On the Structure of Stationary Solutions to McKean-Vlasov Equations with Applications to Noisy Transformers
By: Krishnakumar Balasubramanian, Sayan Banerjee, Philippe Rigollet
Potential Business Impact:
Finds patterns in how groups of things behave.
We study stationary solutions of McKean-Vlasov equations on the circle. Our main contributions stem from observing an exact equivalence between solutions of the stationary McKean-Vlasov equation and an infinite-dimensional quadratic system of equations over Fourier coefficients, which allows explicit characterization of the stationary states in a sequence space rather than a function space. This framework provides a transparent description of local bifurcations, characterizing their periodicity, and resonance structures, while accommodating singular potentials.

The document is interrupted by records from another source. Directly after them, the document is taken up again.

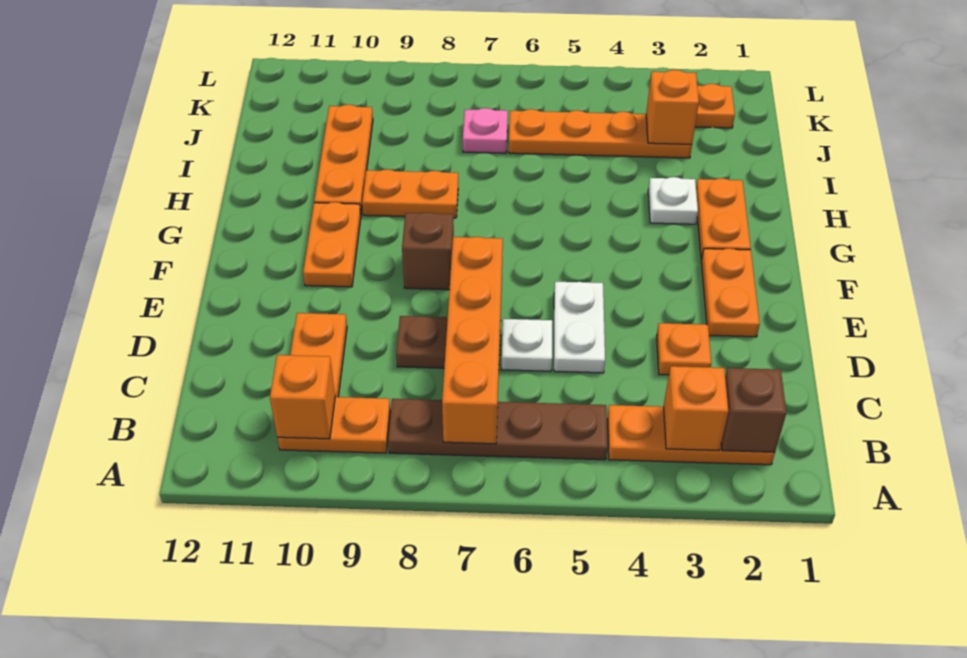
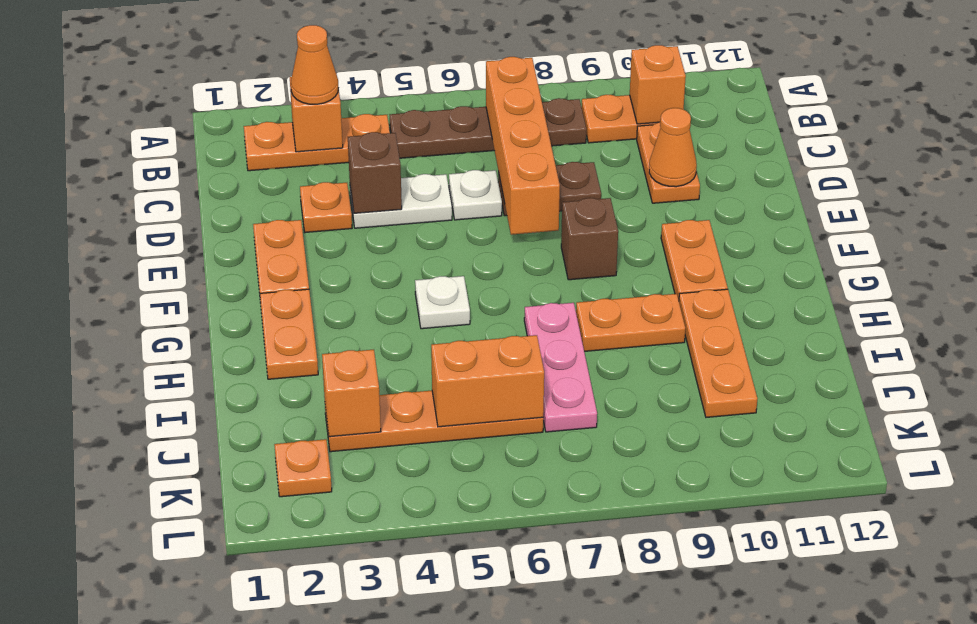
brown brick B2 level 2 -> brown brick D4 level 2
none -> orange cone B3 level 3
white plate D5:E5 level 1 -> white plate D4:D5 level 1
none -> orange cone D10 level 2
white plate H3 level 1 -> white plate G5 level 1
none -> orange brick J5:J6 level 2
pink plate J7 level 1 -> pink plate H7:J7 level 1

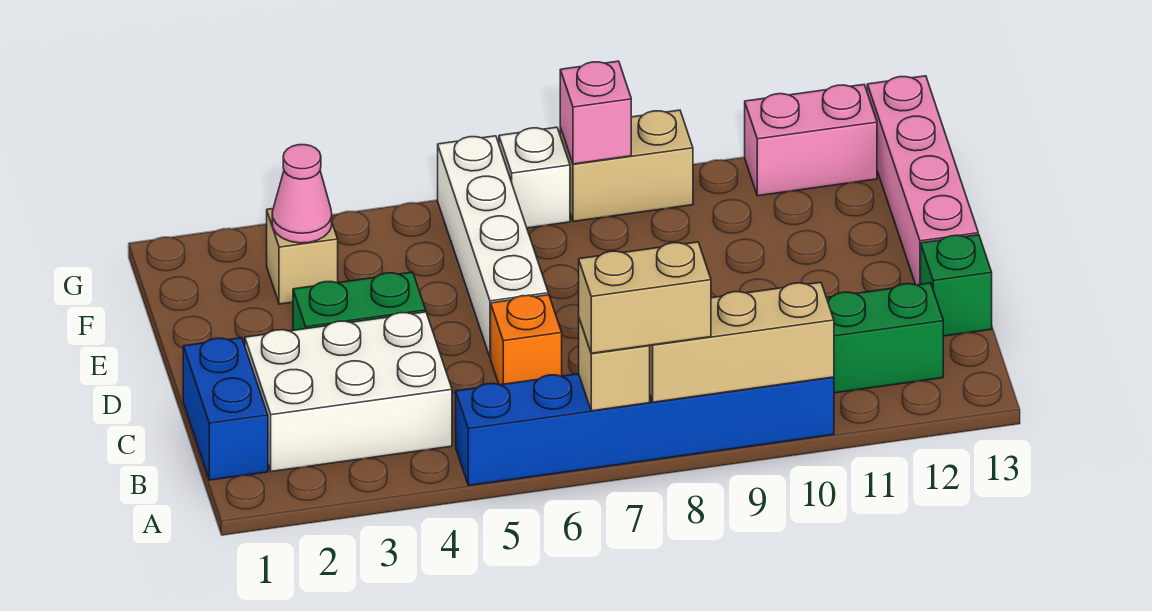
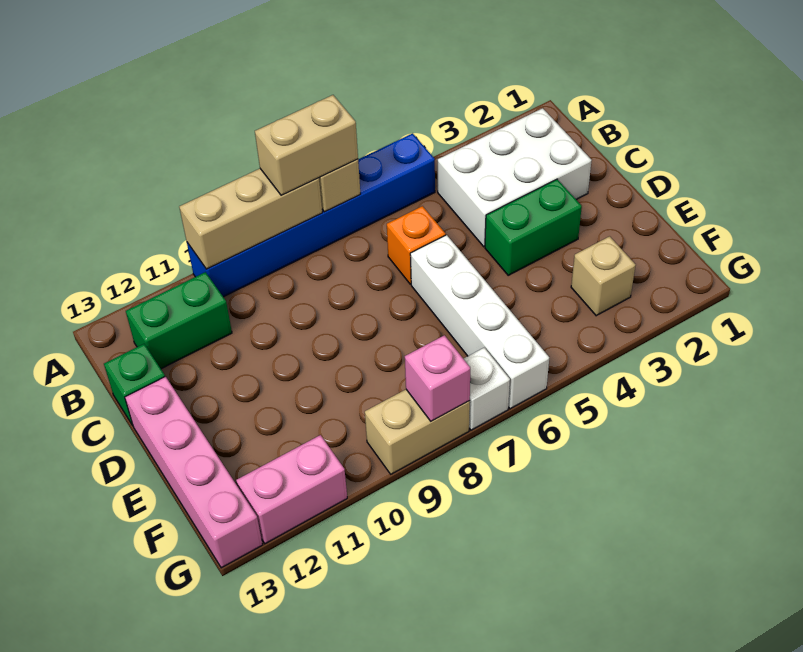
blue brick B1:C1 level 1 -> none
pink cone F3 level 2 -> none

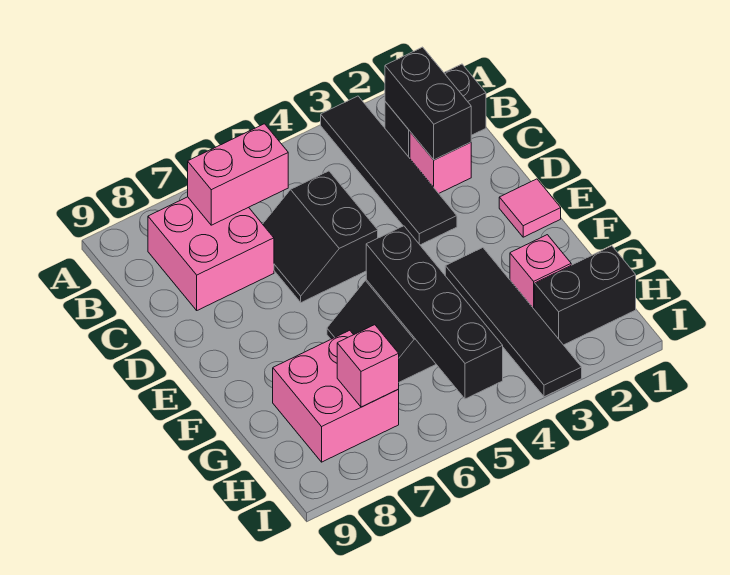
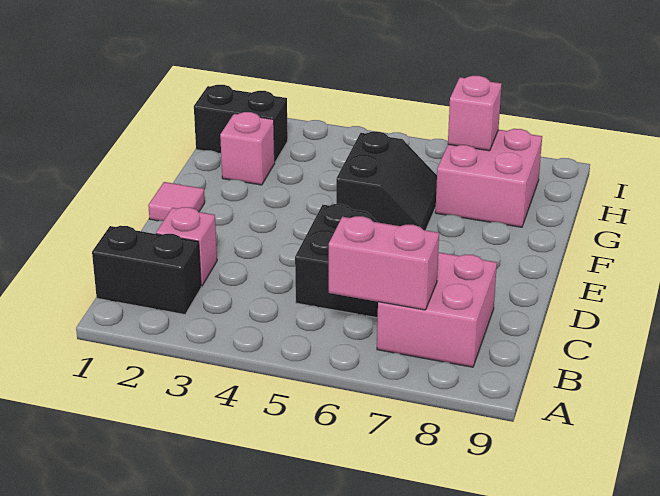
black tile A3:D3 level 1 -> none
black brick B2:C2 level 2 -> none
black tile F3:I3 level 1 -> none
black brick F5:I5 level 2 -> none

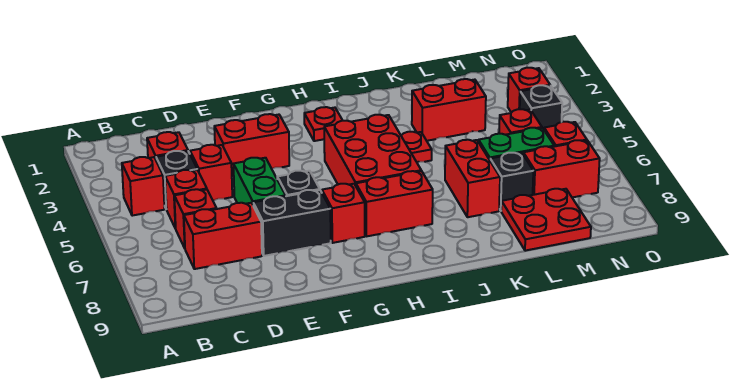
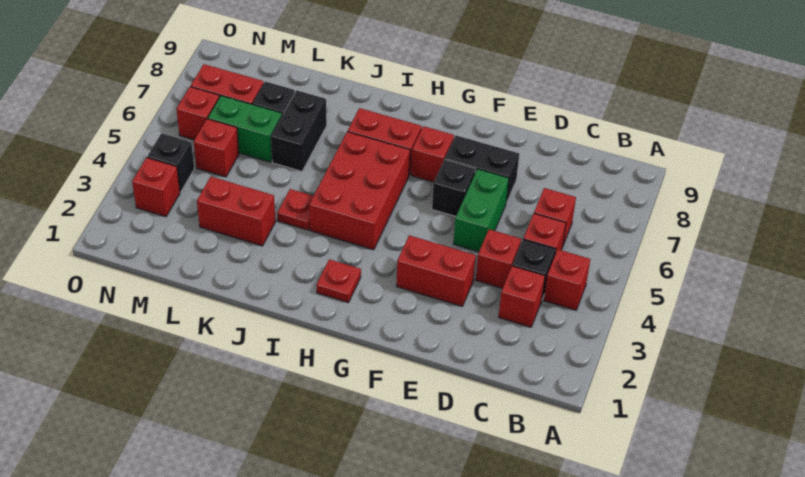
red brick C7:D7 level 1 -> none
red brick K6:K7 level 1 -> black brick K6:K7 level 1
red plate L8:M9 level 1 -> none

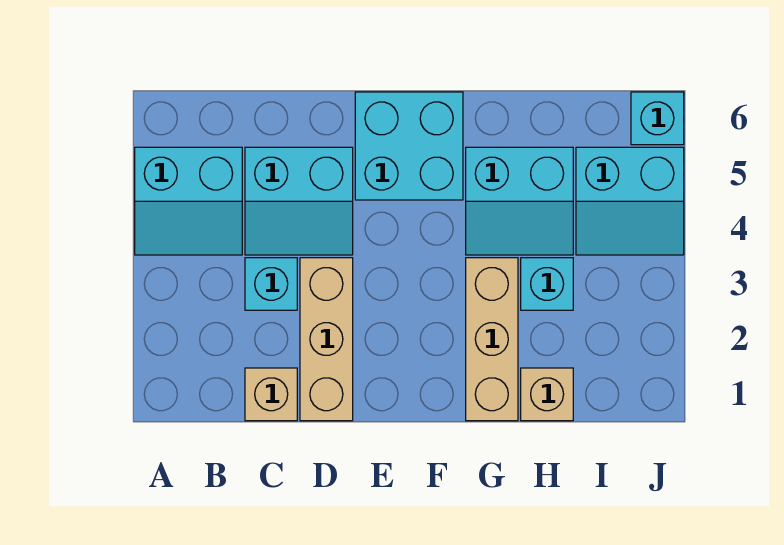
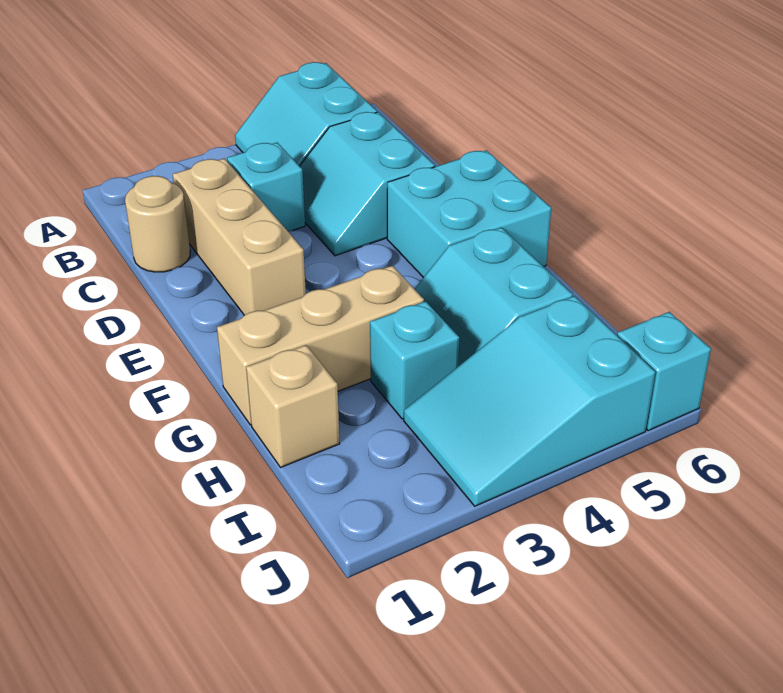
tan brick C1 level 1 -> tan round brick C1 level 1
tan brick D1:D3 level 1 -> tan brick C2:E2 level 1
cyan slope I4:J5 level 1 top 5 -> cyan slope I3:J5 level 1 top 5

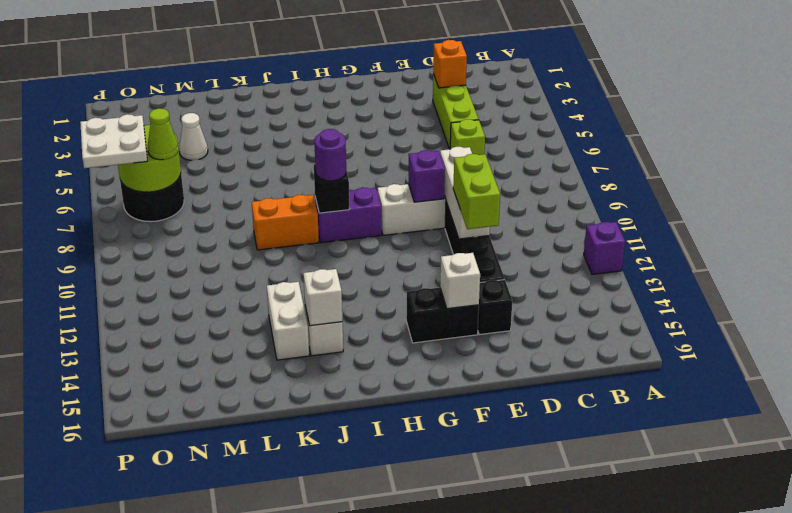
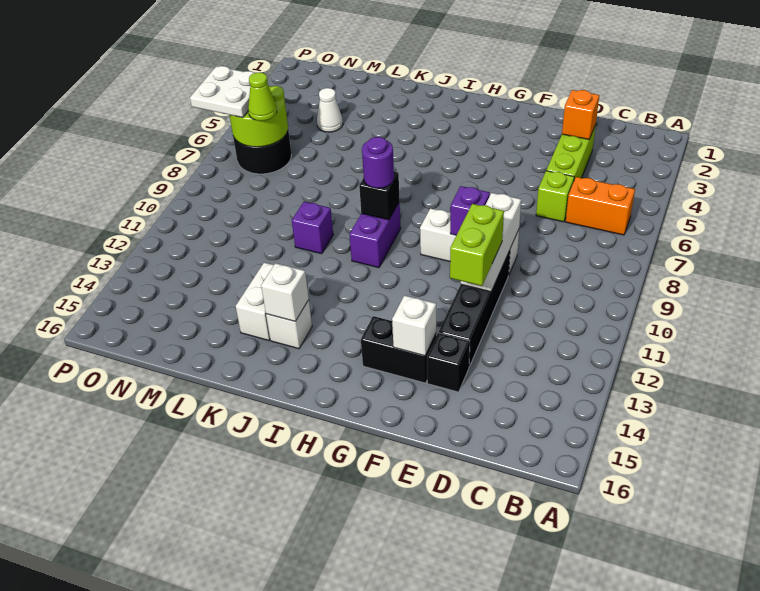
purple brick A12 level 1 -> purple brick K10 level 1
purple brick H9:I9 level 1 -> purple brick I9:I10 level 1
orange brick J9:K9 level 1 -> orange brick B6:C6 level 1

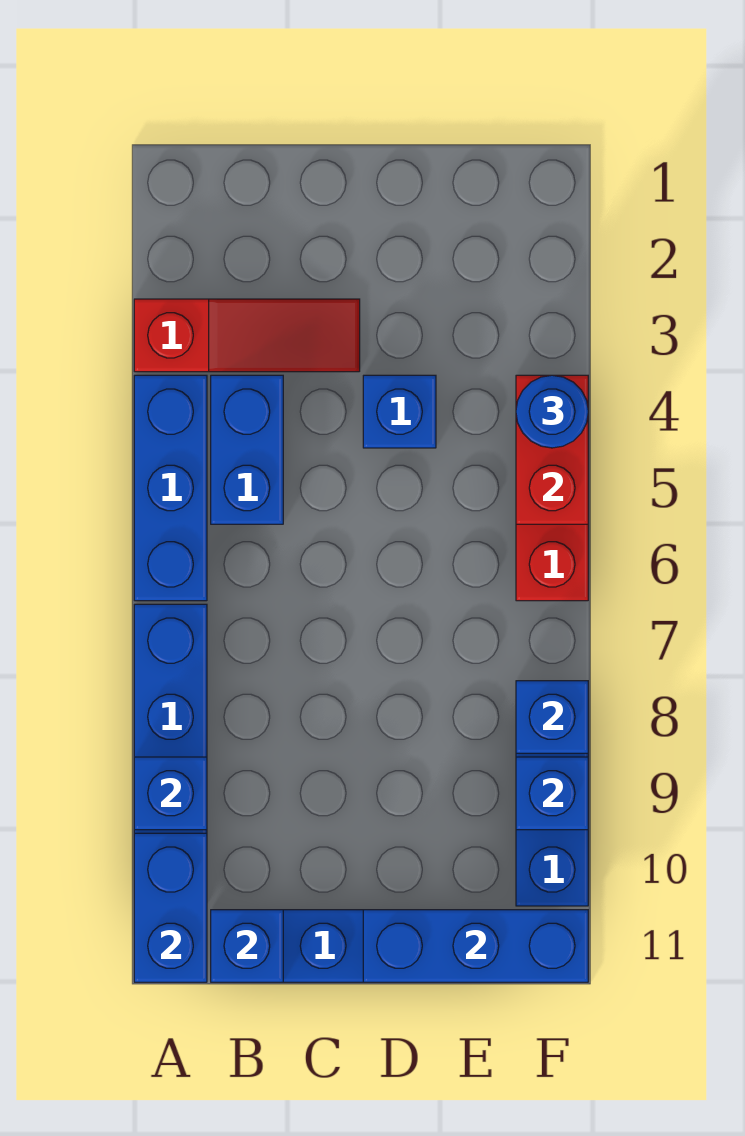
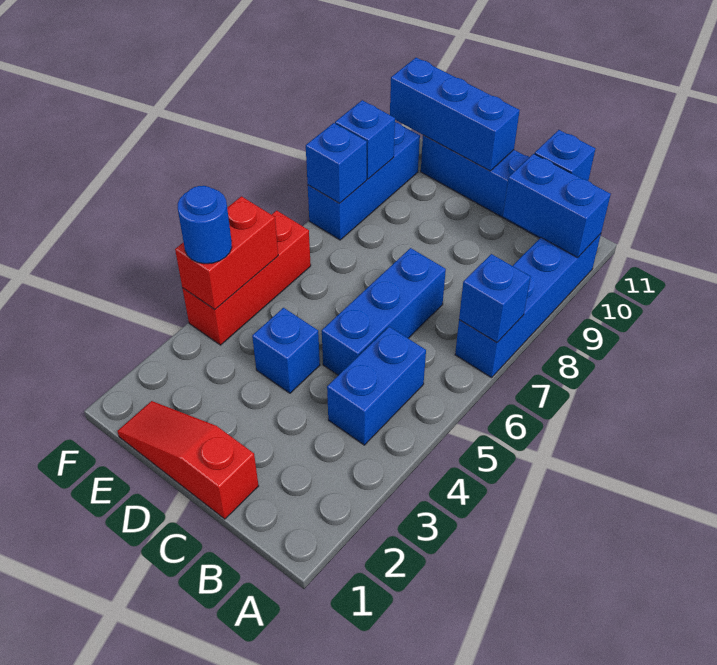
red slope A3:C3 level 1 top A -> red slope C1:E1 level 1 top C
blue brick A4:A6 level 1 -> blue brick C5:C7 level 1
blue brick A9 level 2 -> blue brick A7 level 2
blue brick A10:A11 level 2 -> blue brick A10:B10 level 2

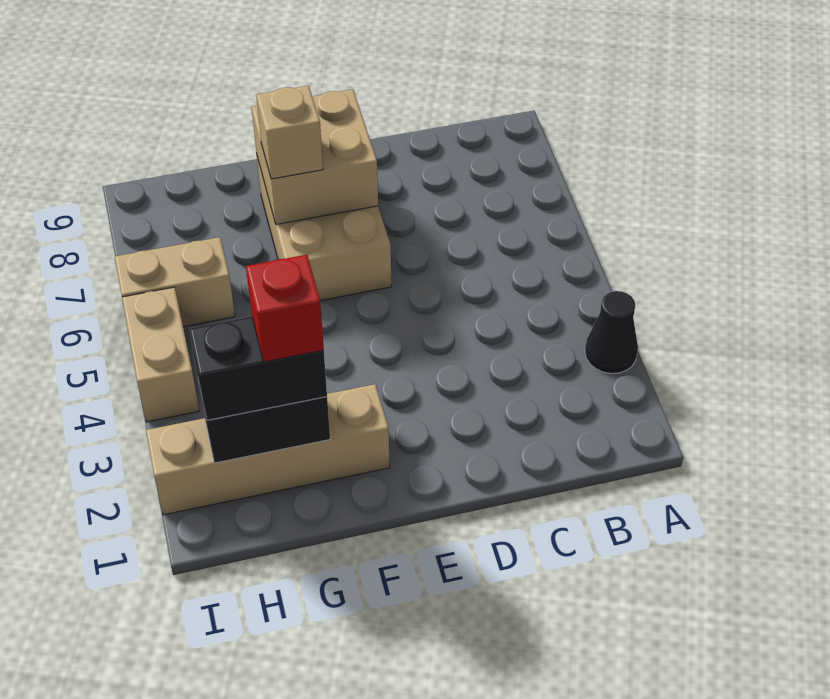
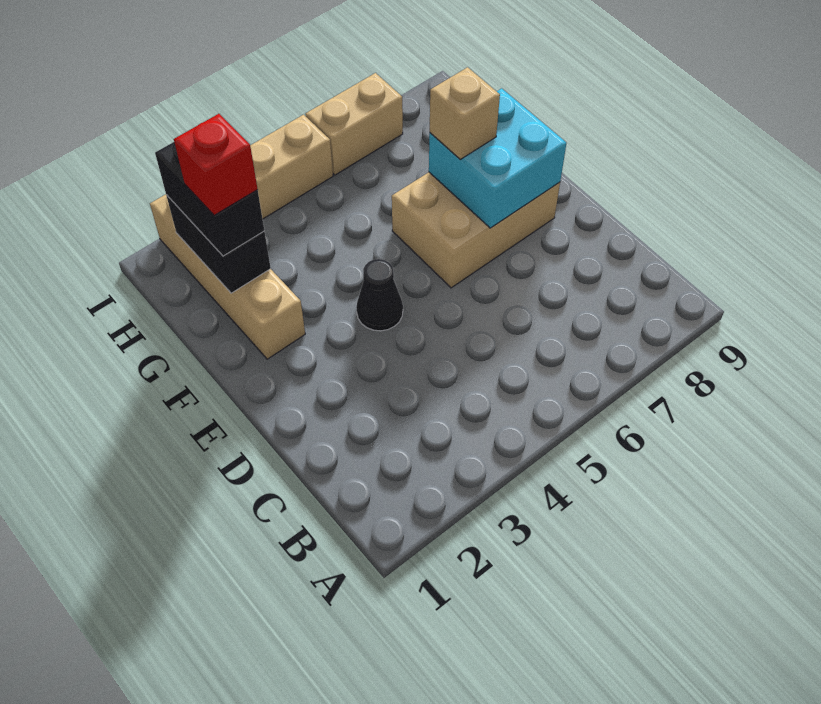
black cone A3 level 1 -> black cone E4 level 1
tan brick E7:F8 level 2 -> cyan brick E7:F8 level 2
tan brick H6:I6 level 1 -> tan brick I6:I7 level 1

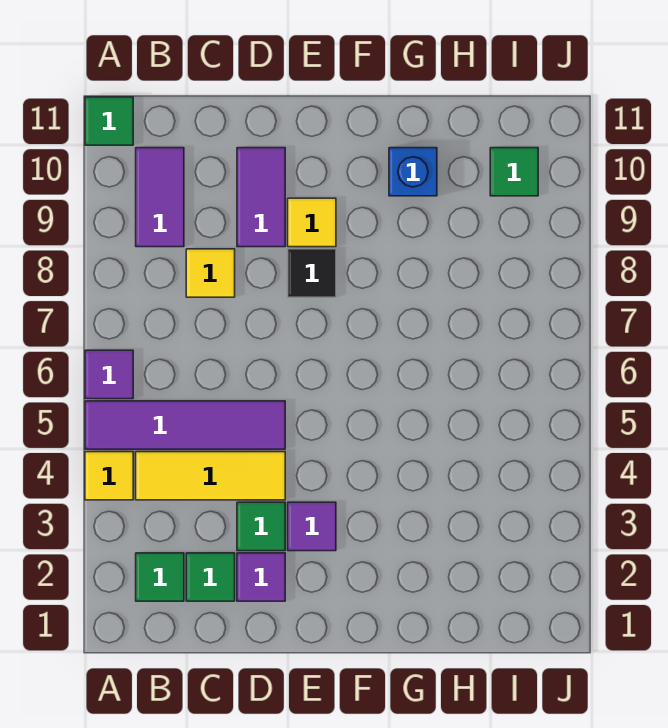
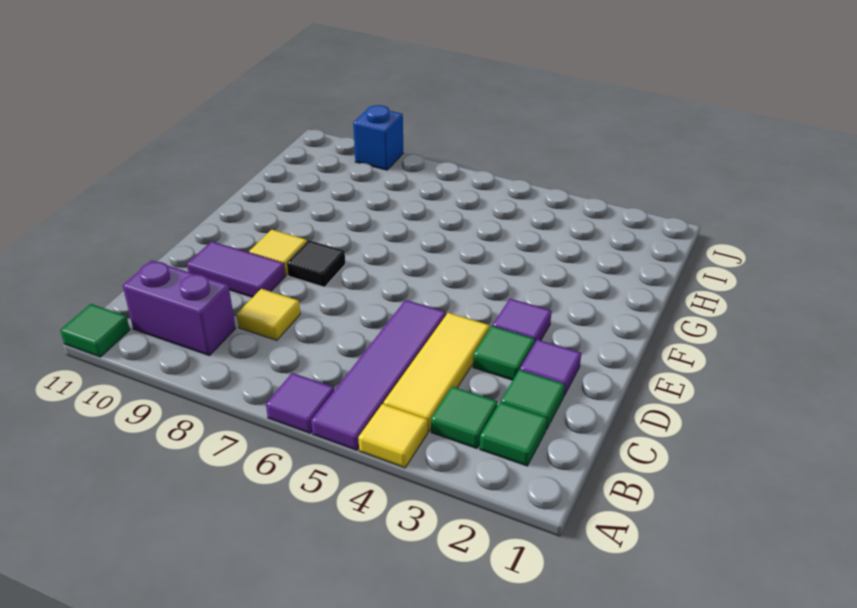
purple tile B9:B10 level 1 -> purple brick B9:B10 level 1
blue brick G10 level 1 -> blue brick J9 level 1
green tile I10 level 1 -> green tile B3 level 1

We derive analytic expressions that characterize the emergence, form and shape (supercritical, critical, subcritical or transcritical) of bifurcations involving possibly multiple Fourier modes and connect them with discontinuous phase transitions. We also characterize, under suitable assumptions, the detailed structure of the stationary bifurcating solutions that are accurate upto an arbitrary number of Fourier modes. At the global level, we establish regularity and concavity properties of the free energy landscape, proving existence, compactness, and coexistence of globally minimizing stationary measures, further identifying discontinuous phase transitions with points of non-differentiability of the minimum free energy map. As an application, we specialize the theory to the Noisy Mean-Field Transformer model, where we show how changing the inverse temperature parameter $\beta$ affects the geometry of the infinitely many bifurcations from the uniform measure. We also explain how increasing $\beta$ can lead to a rich class of approximate multi-mode stationary solutions which can be seen as `metastable states'. Further, a sharp transition from continuous to discontinuous (first-order) phase behavior is observed as $\beta$ increases.